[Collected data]
----

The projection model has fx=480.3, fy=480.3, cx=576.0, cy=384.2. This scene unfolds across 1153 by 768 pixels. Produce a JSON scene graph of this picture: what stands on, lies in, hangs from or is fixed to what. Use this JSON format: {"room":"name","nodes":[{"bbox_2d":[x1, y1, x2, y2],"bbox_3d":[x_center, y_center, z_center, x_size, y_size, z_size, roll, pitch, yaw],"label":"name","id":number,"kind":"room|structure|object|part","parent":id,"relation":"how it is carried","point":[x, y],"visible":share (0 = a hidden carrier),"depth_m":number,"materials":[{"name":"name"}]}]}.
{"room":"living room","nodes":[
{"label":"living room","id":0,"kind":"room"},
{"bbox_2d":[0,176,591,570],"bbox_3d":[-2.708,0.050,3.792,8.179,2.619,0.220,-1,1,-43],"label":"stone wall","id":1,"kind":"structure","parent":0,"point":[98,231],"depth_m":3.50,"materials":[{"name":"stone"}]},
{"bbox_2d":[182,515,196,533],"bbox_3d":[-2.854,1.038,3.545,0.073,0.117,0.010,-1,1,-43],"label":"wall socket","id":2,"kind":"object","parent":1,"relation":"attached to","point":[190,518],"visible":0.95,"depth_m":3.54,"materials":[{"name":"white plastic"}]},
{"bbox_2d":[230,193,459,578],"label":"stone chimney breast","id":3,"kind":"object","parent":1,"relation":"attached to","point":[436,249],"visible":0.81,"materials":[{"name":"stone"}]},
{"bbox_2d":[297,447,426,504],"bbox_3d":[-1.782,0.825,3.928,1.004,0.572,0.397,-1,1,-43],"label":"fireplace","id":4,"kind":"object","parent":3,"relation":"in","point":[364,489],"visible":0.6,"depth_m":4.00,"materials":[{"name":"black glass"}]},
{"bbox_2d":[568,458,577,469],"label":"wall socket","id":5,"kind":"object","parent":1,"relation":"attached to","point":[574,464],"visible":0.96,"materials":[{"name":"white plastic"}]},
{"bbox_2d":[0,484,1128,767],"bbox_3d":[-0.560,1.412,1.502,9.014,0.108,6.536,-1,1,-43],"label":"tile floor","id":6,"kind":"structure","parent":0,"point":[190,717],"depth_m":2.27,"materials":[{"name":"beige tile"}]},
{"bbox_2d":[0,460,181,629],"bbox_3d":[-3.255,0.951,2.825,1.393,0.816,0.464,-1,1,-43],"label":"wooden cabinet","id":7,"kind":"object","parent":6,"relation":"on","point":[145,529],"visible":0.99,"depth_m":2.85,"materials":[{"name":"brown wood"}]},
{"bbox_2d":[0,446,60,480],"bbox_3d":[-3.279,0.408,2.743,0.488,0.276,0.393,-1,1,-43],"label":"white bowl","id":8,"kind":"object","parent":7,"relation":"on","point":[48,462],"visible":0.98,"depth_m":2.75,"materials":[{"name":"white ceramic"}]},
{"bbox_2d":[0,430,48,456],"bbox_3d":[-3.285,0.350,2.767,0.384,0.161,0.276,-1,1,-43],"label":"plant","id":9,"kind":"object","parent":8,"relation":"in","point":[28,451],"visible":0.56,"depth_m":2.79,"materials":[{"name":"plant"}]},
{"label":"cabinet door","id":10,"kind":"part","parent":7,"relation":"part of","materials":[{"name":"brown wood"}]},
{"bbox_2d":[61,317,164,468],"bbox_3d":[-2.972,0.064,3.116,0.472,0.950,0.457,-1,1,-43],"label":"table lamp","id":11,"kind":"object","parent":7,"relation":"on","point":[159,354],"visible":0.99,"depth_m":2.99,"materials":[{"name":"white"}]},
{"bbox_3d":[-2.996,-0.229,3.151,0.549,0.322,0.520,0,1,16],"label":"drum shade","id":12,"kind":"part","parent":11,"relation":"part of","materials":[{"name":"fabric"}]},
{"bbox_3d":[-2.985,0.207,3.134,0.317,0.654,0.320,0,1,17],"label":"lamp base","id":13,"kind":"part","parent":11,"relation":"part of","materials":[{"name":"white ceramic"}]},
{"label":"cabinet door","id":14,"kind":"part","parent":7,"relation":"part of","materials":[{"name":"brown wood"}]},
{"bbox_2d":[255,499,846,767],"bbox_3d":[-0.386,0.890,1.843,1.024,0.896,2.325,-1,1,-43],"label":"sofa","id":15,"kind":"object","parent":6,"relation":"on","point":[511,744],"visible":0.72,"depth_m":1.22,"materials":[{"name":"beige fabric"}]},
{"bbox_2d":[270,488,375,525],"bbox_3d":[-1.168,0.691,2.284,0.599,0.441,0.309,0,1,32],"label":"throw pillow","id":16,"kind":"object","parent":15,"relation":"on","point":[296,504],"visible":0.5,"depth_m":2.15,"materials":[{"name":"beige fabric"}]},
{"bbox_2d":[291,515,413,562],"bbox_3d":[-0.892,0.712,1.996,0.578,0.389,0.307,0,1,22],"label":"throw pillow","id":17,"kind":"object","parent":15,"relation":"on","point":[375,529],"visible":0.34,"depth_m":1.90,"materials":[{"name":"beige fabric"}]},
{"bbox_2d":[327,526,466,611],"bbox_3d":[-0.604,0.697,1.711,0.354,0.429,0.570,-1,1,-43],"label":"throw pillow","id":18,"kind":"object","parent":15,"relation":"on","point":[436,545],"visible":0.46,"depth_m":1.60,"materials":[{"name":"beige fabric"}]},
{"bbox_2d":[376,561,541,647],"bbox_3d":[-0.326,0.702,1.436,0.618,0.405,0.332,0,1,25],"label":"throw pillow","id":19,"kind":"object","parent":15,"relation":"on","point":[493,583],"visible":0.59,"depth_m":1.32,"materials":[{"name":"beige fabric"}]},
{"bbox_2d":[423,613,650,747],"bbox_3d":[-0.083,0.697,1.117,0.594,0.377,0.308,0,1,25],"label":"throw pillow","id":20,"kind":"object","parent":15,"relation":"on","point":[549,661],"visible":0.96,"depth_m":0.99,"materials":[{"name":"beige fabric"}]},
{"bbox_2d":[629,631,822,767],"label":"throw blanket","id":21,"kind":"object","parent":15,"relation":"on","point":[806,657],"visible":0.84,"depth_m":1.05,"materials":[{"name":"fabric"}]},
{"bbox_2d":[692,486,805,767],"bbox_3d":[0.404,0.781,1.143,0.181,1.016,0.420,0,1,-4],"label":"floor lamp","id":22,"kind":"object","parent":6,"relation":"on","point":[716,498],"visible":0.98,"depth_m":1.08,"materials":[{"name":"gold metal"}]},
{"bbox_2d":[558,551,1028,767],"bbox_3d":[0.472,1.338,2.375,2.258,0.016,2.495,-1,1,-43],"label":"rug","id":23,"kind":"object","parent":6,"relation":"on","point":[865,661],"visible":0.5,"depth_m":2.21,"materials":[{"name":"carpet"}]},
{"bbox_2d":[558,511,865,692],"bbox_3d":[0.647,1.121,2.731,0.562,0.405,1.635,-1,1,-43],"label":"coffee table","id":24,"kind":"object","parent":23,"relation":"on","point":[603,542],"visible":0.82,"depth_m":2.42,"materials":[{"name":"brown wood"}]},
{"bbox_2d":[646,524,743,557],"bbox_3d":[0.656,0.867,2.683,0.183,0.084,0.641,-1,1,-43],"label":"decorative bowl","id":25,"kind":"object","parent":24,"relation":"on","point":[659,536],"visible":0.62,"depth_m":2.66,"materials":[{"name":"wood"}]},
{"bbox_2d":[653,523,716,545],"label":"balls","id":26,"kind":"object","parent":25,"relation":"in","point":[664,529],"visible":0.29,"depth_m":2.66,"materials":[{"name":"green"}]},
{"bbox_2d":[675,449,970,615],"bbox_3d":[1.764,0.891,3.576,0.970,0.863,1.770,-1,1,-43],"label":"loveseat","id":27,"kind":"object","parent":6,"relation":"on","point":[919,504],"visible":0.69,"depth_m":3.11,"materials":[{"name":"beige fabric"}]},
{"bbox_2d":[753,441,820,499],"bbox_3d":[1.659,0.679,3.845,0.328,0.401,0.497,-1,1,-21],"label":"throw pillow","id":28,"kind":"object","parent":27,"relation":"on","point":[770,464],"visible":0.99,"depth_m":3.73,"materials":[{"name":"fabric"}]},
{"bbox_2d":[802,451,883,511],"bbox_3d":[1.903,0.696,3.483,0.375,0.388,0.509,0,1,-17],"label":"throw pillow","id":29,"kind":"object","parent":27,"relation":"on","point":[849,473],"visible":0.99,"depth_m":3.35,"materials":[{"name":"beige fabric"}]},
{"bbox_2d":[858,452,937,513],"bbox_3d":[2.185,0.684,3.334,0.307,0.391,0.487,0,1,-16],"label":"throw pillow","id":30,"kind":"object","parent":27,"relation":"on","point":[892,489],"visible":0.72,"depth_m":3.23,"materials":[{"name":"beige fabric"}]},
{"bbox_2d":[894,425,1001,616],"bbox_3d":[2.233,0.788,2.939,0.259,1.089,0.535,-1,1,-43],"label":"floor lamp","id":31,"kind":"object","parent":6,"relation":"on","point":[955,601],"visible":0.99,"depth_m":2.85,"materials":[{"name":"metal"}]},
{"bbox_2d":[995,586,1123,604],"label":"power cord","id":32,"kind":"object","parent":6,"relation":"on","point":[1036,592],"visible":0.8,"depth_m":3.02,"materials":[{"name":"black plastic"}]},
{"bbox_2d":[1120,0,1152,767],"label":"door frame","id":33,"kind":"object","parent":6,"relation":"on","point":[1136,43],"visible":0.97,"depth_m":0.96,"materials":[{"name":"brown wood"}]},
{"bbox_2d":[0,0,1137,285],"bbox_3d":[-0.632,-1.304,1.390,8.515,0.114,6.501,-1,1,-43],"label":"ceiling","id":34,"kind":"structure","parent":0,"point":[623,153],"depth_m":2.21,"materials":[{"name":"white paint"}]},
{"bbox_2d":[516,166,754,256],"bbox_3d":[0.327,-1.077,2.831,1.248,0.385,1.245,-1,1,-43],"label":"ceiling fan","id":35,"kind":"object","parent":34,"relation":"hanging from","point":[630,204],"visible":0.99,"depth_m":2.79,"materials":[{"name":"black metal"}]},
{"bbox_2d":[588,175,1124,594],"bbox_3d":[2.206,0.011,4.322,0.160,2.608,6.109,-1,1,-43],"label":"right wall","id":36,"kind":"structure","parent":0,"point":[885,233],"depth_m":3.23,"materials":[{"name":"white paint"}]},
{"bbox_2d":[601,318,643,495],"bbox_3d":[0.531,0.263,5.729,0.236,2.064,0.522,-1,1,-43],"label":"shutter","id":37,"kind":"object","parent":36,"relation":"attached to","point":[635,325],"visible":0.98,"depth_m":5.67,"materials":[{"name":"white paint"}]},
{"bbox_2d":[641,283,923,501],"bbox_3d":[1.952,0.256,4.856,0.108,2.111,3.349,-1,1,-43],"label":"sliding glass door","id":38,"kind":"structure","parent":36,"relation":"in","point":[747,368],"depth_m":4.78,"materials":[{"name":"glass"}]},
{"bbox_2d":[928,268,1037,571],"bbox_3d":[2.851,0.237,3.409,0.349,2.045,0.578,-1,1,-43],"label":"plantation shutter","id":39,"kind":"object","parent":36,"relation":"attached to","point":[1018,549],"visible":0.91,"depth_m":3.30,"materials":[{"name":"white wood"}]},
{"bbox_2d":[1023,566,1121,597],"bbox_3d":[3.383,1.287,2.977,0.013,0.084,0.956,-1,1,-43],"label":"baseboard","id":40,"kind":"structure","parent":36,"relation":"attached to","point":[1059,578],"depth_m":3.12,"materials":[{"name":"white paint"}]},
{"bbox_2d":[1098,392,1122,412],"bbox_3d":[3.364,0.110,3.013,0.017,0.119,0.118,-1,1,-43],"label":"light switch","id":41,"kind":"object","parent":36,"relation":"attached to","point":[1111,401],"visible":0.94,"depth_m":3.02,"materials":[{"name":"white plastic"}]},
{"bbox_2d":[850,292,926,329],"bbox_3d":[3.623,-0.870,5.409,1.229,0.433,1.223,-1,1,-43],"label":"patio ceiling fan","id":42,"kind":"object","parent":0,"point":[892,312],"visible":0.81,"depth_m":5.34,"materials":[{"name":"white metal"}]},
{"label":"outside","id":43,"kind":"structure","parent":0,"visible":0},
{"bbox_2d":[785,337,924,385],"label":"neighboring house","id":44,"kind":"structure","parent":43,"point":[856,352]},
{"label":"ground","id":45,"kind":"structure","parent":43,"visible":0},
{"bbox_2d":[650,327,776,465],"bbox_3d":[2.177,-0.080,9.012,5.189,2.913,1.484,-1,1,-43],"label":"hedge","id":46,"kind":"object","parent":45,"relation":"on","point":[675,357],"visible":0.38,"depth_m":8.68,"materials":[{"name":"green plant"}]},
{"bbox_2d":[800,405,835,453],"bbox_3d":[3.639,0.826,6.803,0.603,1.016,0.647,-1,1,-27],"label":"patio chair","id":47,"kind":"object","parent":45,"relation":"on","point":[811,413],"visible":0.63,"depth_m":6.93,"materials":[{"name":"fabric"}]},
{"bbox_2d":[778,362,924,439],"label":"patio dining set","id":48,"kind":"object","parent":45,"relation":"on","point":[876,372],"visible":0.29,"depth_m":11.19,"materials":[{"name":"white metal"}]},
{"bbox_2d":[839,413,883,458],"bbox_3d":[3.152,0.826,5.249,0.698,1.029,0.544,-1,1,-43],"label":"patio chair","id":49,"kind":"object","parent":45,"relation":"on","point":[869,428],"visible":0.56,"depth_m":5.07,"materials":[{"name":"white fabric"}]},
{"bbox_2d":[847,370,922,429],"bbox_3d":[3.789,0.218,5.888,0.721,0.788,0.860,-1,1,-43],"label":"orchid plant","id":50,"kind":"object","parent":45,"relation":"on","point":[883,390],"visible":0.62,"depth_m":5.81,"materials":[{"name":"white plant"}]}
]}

----

(WHAT YOU ARE ASKED TO DO) The expected output is each line of the records above that includes the word "chair".

(ANSWER TO THE EXERCISE)
{"bbox_2d":[800,405,835,453],"bbox_3d":[3.639,0.826,6.803,0.603,1.016,0.647,-1,1,-27],"label":"patio chair","id":47,"kind":"object","parent":45,"relation":"on","point":[811,413],"visible":0.63,"depth_m":6.93,"materials":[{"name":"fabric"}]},
{"bbox_2d":[839,413,883,458],"bbox_3d":[3.152,0.826,5.249,0.698,1.029,0.544,-1,1,-43],"label":"patio chair","id":49,"kind":"object","parent":45,"relation":"on","point":[869,428],"visible":0.56,"depth_m":5.07,"materials":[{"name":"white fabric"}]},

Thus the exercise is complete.